Stasera vogliamo imbottirci di musica e raccontarci il meno possibile.
Facciamo la fila per entrare. Erano secoli che non ci mettevamo in coda per entrare a un concerto. E’ quasi divertente, non sembra più neanche lontanamente lavoro, qui siamo noi e basta. Tj ha un nuovo taglio di capelli e dimostra cinque anni di meno, io sembro la ragazzina che si è truccata per apparire più grande, ma a volte hai bisogno di sentirti bella.
Entriamo, TJ mi offre da bere, e mi ritrovo in mano un drink che farò fatica a gestire. Ma anche lei è un po’ in difficoltà. Ridiamo. Due ragazzette che si divertono a giocare in un mondo di adulti. Mentre ci avviciniamo al palco ci accorgiamo che siamo circondate di ragazzi. Ma tutti uomini a questo concerto?
Si vede che avremmo voglia di raccontarci un po’ gli ultimi giorni, ma sappiamo che finiremmo nel solito impasse e allora per fortuna il concerto inizia ed è anche meglio di quanto ci aspettassimo.

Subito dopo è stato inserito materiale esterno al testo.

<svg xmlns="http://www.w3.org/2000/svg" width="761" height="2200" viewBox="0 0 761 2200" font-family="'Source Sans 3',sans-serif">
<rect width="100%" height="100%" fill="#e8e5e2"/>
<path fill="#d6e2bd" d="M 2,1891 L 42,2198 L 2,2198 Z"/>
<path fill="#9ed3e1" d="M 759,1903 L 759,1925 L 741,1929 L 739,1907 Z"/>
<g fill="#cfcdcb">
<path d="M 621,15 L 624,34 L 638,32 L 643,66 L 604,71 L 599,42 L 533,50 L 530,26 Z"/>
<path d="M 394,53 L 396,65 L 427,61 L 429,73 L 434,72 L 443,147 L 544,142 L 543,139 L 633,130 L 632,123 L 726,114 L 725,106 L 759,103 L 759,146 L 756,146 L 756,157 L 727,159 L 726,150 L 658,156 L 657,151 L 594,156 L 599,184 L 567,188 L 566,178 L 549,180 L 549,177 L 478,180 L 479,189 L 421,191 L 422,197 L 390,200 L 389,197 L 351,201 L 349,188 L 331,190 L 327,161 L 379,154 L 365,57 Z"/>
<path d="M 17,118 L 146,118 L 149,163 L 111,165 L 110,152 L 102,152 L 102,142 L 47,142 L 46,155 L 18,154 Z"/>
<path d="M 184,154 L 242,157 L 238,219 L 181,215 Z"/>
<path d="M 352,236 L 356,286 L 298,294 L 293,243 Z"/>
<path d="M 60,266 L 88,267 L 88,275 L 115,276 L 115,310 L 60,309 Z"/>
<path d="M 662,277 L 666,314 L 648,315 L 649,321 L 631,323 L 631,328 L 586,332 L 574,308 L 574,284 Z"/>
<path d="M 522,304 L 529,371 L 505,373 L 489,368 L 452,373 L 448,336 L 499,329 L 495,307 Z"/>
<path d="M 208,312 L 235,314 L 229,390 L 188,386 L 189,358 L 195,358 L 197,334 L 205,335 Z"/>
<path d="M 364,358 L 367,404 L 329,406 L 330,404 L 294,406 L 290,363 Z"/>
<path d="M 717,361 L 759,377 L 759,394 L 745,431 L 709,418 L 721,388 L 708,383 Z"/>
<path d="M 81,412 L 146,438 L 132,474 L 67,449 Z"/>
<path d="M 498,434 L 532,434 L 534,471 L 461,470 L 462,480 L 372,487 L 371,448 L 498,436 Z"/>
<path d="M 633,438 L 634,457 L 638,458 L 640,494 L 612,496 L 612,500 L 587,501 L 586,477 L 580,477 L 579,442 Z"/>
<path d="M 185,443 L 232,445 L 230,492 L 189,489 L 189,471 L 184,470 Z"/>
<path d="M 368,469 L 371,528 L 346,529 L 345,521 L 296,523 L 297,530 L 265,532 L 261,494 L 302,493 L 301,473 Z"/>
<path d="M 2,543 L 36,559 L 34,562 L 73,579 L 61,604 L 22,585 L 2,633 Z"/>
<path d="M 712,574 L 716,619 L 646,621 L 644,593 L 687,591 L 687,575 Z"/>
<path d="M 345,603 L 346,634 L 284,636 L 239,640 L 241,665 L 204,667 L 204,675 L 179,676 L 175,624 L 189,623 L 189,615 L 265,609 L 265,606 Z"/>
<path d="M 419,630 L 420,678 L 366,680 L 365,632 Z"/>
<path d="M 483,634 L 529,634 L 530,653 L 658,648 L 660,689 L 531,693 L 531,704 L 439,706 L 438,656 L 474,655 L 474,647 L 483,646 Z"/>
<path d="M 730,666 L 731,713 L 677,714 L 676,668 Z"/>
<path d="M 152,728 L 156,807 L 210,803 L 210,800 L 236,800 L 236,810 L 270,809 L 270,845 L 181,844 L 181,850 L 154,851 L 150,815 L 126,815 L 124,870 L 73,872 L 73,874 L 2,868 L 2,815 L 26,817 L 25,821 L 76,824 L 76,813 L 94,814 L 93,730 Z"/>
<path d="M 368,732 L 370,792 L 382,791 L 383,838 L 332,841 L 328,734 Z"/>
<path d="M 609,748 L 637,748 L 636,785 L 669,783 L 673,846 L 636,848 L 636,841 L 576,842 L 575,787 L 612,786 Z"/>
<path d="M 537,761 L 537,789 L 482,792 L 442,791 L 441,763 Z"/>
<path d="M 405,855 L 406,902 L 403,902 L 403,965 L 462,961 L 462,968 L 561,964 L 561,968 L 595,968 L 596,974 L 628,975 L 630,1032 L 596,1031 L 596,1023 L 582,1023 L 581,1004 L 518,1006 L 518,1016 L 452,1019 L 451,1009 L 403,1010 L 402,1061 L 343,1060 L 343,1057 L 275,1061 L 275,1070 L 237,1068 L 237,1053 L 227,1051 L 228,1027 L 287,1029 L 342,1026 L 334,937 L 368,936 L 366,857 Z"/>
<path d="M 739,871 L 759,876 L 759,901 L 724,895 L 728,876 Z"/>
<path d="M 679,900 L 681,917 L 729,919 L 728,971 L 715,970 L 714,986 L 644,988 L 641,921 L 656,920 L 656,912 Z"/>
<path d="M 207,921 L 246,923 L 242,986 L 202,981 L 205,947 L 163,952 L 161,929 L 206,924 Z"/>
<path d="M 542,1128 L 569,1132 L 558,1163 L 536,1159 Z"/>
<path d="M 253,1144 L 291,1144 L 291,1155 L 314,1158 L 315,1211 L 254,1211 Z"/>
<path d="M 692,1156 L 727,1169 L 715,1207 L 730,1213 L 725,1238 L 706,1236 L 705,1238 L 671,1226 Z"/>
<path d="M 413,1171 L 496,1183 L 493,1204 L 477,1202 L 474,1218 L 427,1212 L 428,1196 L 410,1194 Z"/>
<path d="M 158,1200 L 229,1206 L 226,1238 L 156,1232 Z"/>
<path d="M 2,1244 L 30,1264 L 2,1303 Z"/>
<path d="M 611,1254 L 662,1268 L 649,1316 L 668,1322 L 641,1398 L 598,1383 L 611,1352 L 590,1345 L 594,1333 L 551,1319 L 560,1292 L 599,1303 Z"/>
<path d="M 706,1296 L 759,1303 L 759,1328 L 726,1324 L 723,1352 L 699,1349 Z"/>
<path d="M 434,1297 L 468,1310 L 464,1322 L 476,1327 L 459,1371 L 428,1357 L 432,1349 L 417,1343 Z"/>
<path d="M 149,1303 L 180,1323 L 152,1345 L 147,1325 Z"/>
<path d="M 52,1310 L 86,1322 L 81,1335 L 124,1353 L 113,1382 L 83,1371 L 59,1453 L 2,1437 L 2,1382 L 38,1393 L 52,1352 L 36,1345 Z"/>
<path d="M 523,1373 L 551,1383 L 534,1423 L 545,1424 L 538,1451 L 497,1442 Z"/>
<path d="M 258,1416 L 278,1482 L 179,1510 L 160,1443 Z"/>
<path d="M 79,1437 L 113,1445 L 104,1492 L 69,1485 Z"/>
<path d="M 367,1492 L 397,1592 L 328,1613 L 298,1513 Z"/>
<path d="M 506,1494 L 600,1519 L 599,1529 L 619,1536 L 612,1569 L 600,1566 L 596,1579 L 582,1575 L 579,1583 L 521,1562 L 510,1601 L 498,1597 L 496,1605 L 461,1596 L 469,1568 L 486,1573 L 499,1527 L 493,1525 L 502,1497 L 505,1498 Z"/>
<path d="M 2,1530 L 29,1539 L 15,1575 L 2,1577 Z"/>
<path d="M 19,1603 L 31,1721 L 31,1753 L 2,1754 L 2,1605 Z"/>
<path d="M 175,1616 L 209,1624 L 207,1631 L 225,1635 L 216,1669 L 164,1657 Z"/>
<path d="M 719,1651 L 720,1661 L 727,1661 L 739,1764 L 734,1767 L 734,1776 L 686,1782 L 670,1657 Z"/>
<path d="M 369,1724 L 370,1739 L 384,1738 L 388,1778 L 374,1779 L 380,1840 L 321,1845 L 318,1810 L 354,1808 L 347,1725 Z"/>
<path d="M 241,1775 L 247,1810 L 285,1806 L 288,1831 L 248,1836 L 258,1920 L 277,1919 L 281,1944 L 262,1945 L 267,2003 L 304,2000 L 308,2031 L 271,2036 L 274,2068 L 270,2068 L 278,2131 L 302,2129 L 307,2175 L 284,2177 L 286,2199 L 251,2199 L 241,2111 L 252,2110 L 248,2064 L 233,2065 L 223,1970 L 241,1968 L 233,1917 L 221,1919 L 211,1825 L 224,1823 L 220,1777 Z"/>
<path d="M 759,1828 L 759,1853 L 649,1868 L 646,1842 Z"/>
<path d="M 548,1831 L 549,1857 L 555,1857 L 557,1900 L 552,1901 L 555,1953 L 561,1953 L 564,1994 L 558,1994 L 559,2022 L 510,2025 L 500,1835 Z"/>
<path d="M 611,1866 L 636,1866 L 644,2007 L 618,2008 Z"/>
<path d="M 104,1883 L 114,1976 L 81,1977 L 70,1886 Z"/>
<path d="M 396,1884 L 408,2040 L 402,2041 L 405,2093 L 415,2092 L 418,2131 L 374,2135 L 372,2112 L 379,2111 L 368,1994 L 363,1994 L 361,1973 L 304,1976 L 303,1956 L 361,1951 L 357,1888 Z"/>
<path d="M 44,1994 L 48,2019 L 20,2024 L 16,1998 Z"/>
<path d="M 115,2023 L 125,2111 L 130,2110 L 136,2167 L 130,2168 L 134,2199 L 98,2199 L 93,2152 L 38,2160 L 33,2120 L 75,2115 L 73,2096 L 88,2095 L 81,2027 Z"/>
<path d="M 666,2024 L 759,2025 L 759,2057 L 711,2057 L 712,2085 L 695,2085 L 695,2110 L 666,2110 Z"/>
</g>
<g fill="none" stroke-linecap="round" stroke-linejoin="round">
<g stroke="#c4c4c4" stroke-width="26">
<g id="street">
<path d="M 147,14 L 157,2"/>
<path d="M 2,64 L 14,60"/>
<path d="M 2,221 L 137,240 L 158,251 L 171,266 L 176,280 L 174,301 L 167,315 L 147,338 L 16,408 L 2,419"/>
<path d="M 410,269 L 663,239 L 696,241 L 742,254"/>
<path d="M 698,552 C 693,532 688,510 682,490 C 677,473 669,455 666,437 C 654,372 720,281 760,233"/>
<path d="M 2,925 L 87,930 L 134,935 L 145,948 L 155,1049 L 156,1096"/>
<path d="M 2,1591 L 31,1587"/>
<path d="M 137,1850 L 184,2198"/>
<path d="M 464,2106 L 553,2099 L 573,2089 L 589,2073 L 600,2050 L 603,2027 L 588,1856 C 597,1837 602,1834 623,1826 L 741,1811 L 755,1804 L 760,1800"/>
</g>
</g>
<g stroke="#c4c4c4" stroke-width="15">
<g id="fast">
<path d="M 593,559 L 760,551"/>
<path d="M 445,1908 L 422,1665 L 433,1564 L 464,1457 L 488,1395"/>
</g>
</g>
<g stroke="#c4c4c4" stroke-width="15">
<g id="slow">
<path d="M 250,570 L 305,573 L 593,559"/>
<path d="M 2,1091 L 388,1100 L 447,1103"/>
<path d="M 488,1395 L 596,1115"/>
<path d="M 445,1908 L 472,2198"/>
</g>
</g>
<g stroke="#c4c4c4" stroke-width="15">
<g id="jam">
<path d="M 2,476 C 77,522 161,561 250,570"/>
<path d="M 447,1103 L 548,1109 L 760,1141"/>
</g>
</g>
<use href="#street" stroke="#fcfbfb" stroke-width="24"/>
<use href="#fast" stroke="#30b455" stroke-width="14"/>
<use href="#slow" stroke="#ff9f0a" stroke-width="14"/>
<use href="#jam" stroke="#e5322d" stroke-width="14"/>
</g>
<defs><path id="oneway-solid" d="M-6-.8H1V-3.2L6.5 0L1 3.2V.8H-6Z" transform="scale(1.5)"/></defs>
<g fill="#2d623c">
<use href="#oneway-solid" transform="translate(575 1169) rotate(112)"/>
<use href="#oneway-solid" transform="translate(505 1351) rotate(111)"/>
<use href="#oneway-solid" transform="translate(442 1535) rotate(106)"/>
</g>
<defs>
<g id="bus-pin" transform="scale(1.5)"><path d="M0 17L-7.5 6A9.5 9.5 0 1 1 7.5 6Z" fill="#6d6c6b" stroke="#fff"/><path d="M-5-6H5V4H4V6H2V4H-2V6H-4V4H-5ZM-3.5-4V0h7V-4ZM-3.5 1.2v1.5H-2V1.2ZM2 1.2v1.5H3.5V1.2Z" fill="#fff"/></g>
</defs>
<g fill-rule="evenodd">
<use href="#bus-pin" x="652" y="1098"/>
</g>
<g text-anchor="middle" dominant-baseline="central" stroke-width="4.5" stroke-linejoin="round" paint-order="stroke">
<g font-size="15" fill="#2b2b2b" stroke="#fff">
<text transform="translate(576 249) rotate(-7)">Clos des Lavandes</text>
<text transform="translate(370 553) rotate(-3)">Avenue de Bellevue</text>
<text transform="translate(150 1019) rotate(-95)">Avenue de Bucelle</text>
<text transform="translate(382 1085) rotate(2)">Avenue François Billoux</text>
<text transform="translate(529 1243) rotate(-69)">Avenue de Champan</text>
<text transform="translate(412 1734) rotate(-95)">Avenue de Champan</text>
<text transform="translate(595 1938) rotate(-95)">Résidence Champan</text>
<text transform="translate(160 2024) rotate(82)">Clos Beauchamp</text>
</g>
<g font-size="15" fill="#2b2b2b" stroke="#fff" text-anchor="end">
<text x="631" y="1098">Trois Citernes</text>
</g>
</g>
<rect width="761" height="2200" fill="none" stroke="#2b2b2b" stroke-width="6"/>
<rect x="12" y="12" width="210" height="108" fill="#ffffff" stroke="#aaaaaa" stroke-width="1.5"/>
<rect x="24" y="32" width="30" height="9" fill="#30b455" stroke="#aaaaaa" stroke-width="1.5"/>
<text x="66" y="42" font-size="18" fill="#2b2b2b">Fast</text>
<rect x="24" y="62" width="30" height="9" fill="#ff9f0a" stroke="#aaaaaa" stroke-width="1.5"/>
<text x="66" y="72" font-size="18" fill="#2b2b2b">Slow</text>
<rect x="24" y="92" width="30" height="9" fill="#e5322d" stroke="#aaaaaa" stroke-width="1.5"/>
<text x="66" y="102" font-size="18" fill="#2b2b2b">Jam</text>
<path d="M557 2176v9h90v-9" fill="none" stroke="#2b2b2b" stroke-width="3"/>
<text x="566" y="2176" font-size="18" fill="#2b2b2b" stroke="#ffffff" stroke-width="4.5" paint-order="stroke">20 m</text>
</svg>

Indie pop raffinato e divertente, ironico e ammiccante quando serve. E uno come Sondre Lerche non puo’ che starti simpatico. Quando dovrebbe arrivare la love song, io e TJ facciamo solo in tempo a scambiarci un unico sguardo preoccupato perché poi parte un pezzo catchy per niente zuccheroso né banale. Perfetto nella sua semplicità e leggerezza.
Beh, niente tormenti interiori qui, a quanto sembra. niente lato oscuro.

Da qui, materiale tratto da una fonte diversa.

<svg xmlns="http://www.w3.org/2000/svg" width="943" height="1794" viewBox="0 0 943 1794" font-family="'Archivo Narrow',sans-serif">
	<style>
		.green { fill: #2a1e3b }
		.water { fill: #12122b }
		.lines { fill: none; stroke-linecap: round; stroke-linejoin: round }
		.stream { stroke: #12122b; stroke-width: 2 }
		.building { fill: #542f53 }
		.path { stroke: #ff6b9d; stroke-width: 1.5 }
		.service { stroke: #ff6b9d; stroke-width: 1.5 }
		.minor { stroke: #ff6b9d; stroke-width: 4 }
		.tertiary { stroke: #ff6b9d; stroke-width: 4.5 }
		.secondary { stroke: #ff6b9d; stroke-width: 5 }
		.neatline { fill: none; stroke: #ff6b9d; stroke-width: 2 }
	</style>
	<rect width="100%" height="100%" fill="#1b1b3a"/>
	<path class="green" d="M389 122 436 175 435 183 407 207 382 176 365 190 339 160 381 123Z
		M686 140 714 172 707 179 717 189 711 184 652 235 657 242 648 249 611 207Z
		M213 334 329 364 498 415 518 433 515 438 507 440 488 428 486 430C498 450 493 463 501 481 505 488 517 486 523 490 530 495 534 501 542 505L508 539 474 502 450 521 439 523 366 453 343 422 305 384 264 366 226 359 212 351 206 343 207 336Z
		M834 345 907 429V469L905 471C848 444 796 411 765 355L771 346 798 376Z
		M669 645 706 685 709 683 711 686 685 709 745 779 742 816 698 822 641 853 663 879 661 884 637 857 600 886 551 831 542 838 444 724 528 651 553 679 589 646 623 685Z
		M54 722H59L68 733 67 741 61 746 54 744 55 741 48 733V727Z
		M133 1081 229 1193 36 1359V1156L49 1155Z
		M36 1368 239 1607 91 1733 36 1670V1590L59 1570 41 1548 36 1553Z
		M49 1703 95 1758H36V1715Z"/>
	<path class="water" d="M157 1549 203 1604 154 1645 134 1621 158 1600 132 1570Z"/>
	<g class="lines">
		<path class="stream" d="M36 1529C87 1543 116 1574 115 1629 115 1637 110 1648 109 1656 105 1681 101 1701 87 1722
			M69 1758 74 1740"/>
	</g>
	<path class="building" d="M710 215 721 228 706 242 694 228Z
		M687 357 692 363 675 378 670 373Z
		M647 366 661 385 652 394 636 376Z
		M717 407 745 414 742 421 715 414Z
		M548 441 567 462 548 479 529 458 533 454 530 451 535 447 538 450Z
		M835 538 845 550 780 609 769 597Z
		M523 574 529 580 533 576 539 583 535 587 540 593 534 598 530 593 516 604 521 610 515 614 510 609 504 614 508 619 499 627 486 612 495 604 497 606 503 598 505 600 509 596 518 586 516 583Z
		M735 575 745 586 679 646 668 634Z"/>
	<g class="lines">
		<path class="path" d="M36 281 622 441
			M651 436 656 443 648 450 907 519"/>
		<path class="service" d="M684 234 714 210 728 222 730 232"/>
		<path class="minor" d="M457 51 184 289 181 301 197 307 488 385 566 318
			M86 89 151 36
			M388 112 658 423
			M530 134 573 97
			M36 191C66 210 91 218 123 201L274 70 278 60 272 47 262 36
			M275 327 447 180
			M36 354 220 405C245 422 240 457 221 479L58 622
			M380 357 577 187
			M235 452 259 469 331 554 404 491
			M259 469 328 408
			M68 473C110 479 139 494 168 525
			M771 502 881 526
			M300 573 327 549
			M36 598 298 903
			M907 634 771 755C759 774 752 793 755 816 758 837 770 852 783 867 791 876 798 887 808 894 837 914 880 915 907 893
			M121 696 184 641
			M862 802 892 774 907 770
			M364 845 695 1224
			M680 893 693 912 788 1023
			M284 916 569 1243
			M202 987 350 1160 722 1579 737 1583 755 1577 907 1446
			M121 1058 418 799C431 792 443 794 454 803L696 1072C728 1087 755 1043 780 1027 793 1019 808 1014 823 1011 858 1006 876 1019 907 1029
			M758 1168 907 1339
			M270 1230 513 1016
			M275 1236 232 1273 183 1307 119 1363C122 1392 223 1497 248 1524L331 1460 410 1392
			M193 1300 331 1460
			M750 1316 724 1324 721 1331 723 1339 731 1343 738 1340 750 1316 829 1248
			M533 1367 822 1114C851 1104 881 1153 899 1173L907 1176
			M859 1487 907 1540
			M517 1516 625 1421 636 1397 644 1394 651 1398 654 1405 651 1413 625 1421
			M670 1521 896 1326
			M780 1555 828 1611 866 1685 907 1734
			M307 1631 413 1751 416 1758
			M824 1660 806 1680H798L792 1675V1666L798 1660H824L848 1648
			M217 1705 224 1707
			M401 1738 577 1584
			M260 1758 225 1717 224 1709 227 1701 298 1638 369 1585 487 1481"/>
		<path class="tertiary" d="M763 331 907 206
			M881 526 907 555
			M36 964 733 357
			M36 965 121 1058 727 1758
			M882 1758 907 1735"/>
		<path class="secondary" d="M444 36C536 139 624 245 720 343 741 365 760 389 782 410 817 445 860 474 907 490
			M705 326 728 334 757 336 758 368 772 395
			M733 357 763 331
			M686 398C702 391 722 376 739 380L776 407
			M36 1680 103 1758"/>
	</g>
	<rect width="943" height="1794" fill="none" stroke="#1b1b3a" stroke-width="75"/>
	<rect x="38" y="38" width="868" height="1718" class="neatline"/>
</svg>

Mi torna in mente l’ultima discussione musicale con E. mentre vedo che anche i pensieri di TJ se ne stanno un po’ andando per i fatti loro.
Al momento non c’è una ragazza con me, dice Sondre dal palco. Spingo TJ, lei ride e insieme ripassiamo il decalogo della fidanzata del musicista. Forse un giorno incontreremo un avvocato o un medico, dimenticheremo chitarrine malinconiche e giri di basso, e mentre lo diciamo si avvicina un tipo e parla per tre minuti buoni. Io non prendo una parola. La musica è alta e a dir la verità non mi impegno neanche troppo. TJ nemmeno e infatti gli chiede di ripetere. Lui riparte, altri tre minuti, fa dei gesti, indica il collo. TJ sorride e lui si rimette al suo posto.
Cosa cavolo ha detto?
Non ho capito niente.
Nemmeno io.
Bene.
Niente finale da telefilm per stasera. Pero’ ci rimane sempre il tuo nick TJ.
Adesso cammina, che la macchina l’abbiamo lasciata lontana.

venerdì 1 giugno 2007

Tornando a casa sotto l’acqua pensavo che è proprio quella la sensazione con cui salto tra un brano e l’altro dell’I-Pod e cammino, considerando che le cose, a volte, vanno esattamente come devono andare. Non è tristezza, davvero. E’ sapore di pioggia.
Lentezza e armonia, certo. Ma c’è poco da fare se non guardare, con il naso all’insù, per strada e poi al sicuro, in camera, con il respiro che si condensa sul vetro.
Mi ricordo che un mio amico, quando c’era qualcosa che non tornava, se ne usciva con una frase che diceva, più o meno, così: si cerca sempre qualcosa dove non lo si dovrebbe cercare ma quel che è peggio è che lo si trova sempre dove non lo si dovrebbe trovare.
Era una delle sue citazioni preferite e forse lo è ancora.
Io le cose cerco di farle tornare ma stasera è soltanto un po’ più difficile.